Adoption.com also provides photolisting, lists of thousands of foster children waiting to be adopted.

Changes in adoption trends prompted LDS Family Services to change its program. The number of U.S. adoptions has leveled out at about 50,000 per year, despite a marked increase in the number of unwed pregnancies, to 41 percent of U.S. births as of 2013, according to a report released last month.

Recent statistics also show that just 1 percent of births to unwed mothers result in adoption. That's down from 9 percent in 1973.

Those statistics are similar in the LDS Church population, McConkie said in June.
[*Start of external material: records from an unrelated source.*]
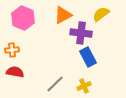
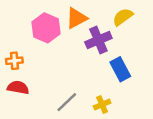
pink hexagon: (23, 18) -> (46, 28), moved
purple cross: (81, 33) -> (98, 40), turned -30
blue rectangle: (88, 57) -> (120, 69), moved

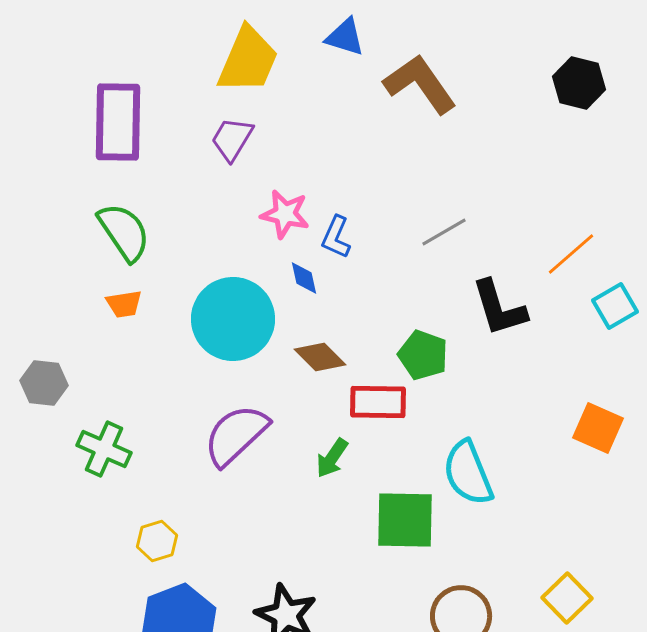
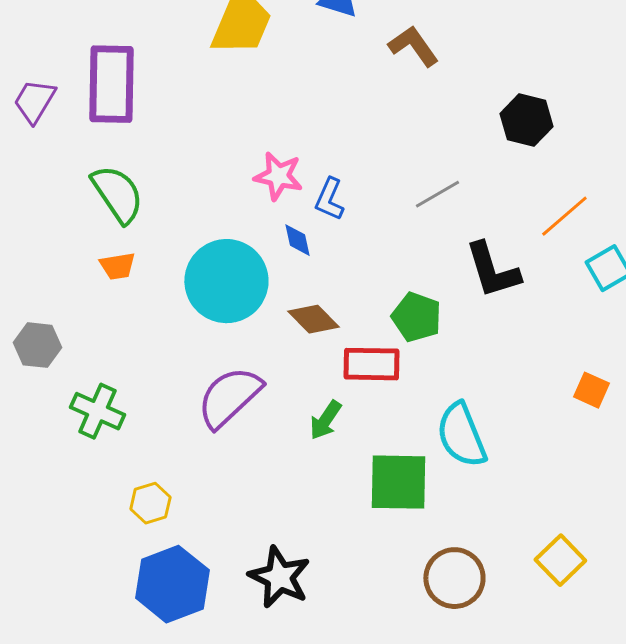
black hexagon: (579, 83) -> (526, 120), moved
brown L-shape: (420, 84) -> (413, 46), size x0.7
purple trapezoid: (232, 139) -> (34, 101), moved
orange square: (598, 428) -> (591, 390), size x0.7

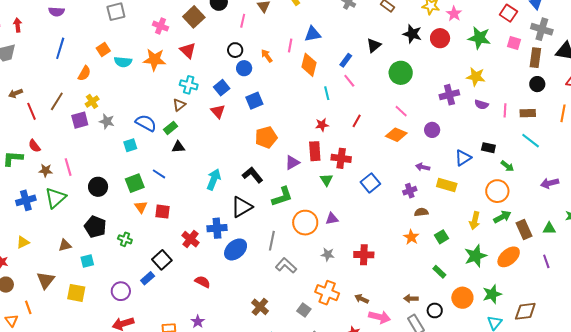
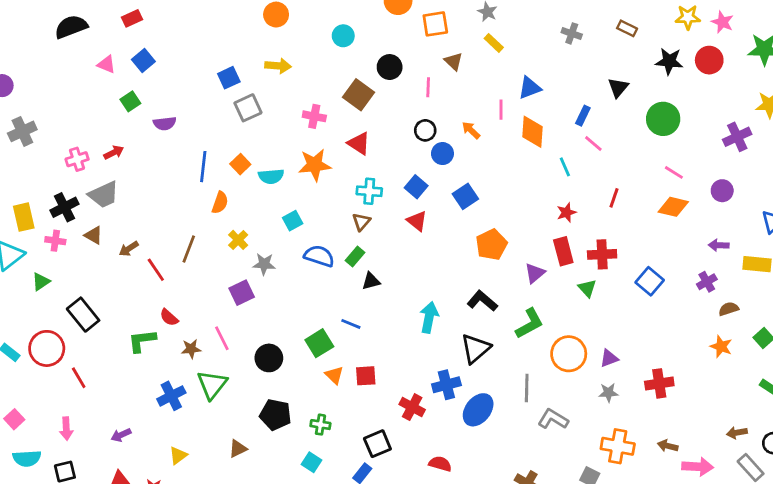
red arrow: (18, 25) -> (114, 152), turned 80
blue line: (60, 48) -> (203, 167), moved
purple square: (80, 120) -> (242, 293), moved
cyan square: (130, 145) -> (293, 221), moved
purple triangle: (332, 219) -> (609, 358), moved
black square: (162, 260) -> (377, 444), turned 30
cyan square: (87, 261) -> (312, 462), moved, turned -32

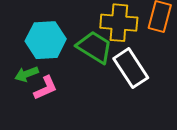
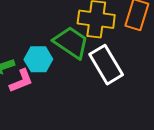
cyan hexagon: (46, 40) -> (38, 59), moved, size x0.7

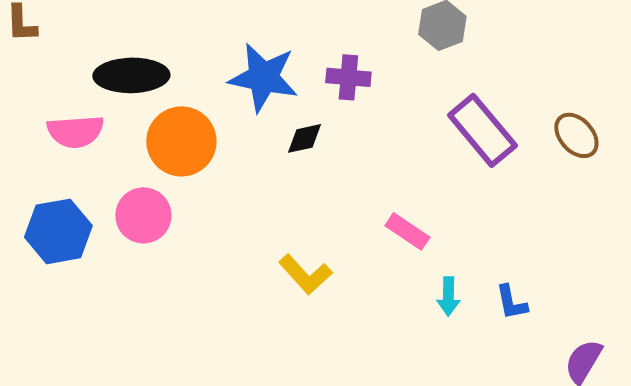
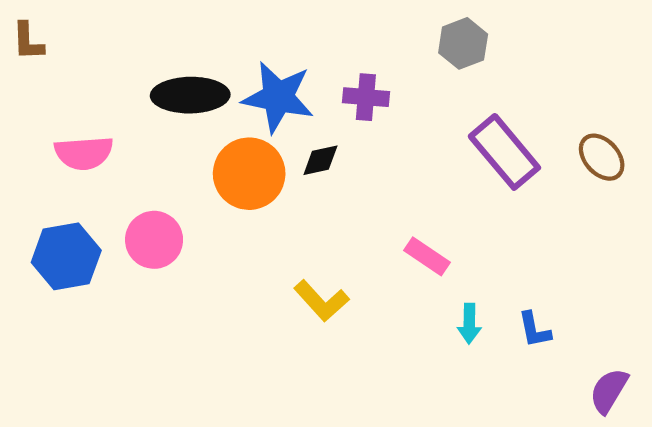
black ellipse: (131, 75) -> (190, 95), moved
orange circle: (181, 141) -> (249, 174), moved

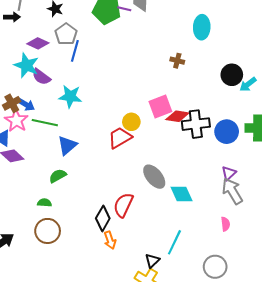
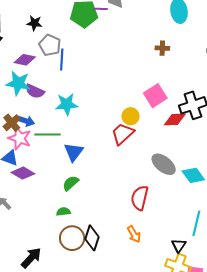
red diamond: (177, 116) -> (175, 119), moved
black diamond: (103, 218) -> (92, 238), moved

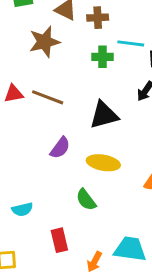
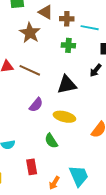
brown star: (44, 42) -> (30, 33), turned -30
cyan line: (131, 43) -> (90, 28), moved
cyan trapezoid: (130, 249) -> (79, 176), turned 55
One of the new goals of LDS Family Services is to provide more counseling to birth parents who choose to raise their child.

While it operated as an adoption agency, some LDS bishops and single expectant mothers expressed concern Family Services would work to persuade mothers to place their children for adoption.

Family Services officials said that never was the case; now that it is no longer operating an adoption agency, they hope bishops and birth parents will be more willing to use Family Services resources to find information about options and to connect with appropriate outside resources.

Family Services is partnering with local community resources, including adoption agencies, that will do licensed regulatory work like home studies.

"We'll help you find the best resources wherever you are," McConkie said. "When a couple is ready for a home study, for example, we give them the names of local providers."

Saturday’s Adoption.com open house will be 10 a.m. to 2 p.m. at the Joseph Smith Memorial Building, 15 South Temple, on the 10th floor.

The open house will feature four hour-long “build your profile” workshops. Parents are invited to stay throughout the four hours to taken advantage of hands-on stations, including photo and video booths, a station for legal questions and answers, and a computer station where parents get get help with technical questions and upload photos and vides from a flash drive.

Birth mother mentors will provide feedback on parent profiles.